Please update the "Keep Moving" passage below by changing "shopping center" to "mall", then give it again from "Sometimes when you" to "the adjacent street.".

# EXTRACT TO READ
>>>>
Keep Moving

Sometimes when you enter the parking lot of a shopping center you are met with this message on a sign, “Keep Moving”. The intent is to avoid backing up the traffic onto the adjacent street.

“Keep Moving” is also a good motto for life. The Bible tells us that Christians are “sojourners and exiles” (1 Peter 2:11). Exile says we’re from somewhere else. Sojourner says we’re going somewhere else. This world is the place in the middle. Since we’re not from here and since we’re not staying here, it doesn’t make much sense to get attached to here. But it’s a challenge, isn’t it? Since we haven’t personally experienced our heavenly home our earthly sojourn is all we know firsthand. It’s easy to get either caught up in the pleasures of this life or bogged down in its sorrows. Some people gradually become “lovers of pleasure rather than lovers of God” (2 Timothy 3:4) by focusing on diversions that, though not wrong in themselves, become their primary pursuit rather than an occasional outlet for needed rest. They convince themselves that all the leisure they want is justified because they “deserve to be happy”. Before long the cause of Christ has been edged out of their lives because they “just don’t have time”. Others allow (and that is the right word to use) the trials of life to rob them of joy and a passion for living for God. Before long they cocoon themselves in misery, resentment and resignation to a life of pain. The martyr complex takes hold because God and/or the church did not perform as expected and desired. And many of the rest of us are caught somewhere in between these extremes. We may simply become apathetic with the hum-drum of life and just watch it pass us by as we go nowhere.
<<<<
# MATERIAL PROVIDED
>>>>
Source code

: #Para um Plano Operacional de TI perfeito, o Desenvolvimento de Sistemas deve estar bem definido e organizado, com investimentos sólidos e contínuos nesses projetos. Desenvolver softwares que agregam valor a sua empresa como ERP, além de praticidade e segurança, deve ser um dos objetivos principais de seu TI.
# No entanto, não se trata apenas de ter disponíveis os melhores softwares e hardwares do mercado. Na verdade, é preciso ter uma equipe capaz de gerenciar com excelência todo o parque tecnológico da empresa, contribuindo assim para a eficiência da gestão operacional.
<<<<
# OUTPUT
Sometimes when you enter the parking lot of a mall you are met with this message on a sign, “Keep Moving”. The intent is to avoid backing up the traffic onto the adjacent street.